TEXT UNDER STUDY START

US’ Best Albums of 2018 (So Far)

It’s only a few months into 2018, but there’ve already been a handful of albums worthy of strong praise. Here are the best of the many, many albums that have been released so far this year, according to our music critic Craig Jenkins.
Cardi B, Invasion of Privacy
It’s hard to believe that only two years have passed since Cardi B starred on Love and Hip-Hop: New York, where she jostled for camera time with the two-timing one-hit wonder Peter Gunz and a rogue’s gallery of little-known new artists renting out clubs to premiere bad rap singles we never heard again. Cardi’s career has gone so swimmingly since then that her banner Billboard chart run feels like a coronation or an anointing. Invasion of Privacy is proof that she wasn’t just funnier than the cast of her reality show. She was also a more versatile rapper. Cardi can hold court over trap beats, as on “Money Bag” and “Bickenhead”; bear her heart and sing a little, like she does in “Be Careful”; plot on a cheating man with her homegirls on records like “Thru Your Phone” and “I Do”; or take you through the tough spots in her rags to riches story, as “Get Up 10” does. She crushes everything she tries, and it’s quite possible that she wrote and recorded a lot of it while pregnant. The boys running the rap biz could never.

TEXT UNDER STUDY END

Could you return the piece on 2018's best albums word for word, from its title to its last line?

DATA SEGMENT START

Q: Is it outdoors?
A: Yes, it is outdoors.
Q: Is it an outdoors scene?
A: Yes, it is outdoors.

DATA SEGMENT END

FINAL ANSWER:
US’ Best Albums of 2018 (So Far)

It’s only a few months into 2018, but there’ve already been a handful of albums worthy of strong praise. Here are the best of the many, many albums that have been released so far this year, according to our music critic Craig Jenkins.
Cardi B, Invasion of Privacy
It’s hard to believe that only two years have passed since Cardi B starred on Love and Hip-Hop: New York, where she jostled for camera time with the two-timing one-hit wonder Peter Gunz and a rogue’s gallery of little-known new artists renting out clubs to premiere bad rap singles we never heard again. Cardi’s career has gone so swimmingly since then that her banner Billboard chart run feels like a coronation or an anointing. Invasion of Privacy is proof that she wasn’t just funnier than the cast of her reality show. She was also a more versatile rapper. Cardi can hold court over trap beats, as on “Money Bag” and “Bickenhead”; bear her heart and sing a little, like she does in “Be Careful”; plot on a cheating man with her homegirls on records like “Thru Your Phone” and “I Do”; or take you through the tough spots in her rags to riches story, as “Get Up 10” does. She crushes everything she tries, and it’s quite possible that she wrote and recorded a lot of it while pregnant. The boys running the rap biz could never.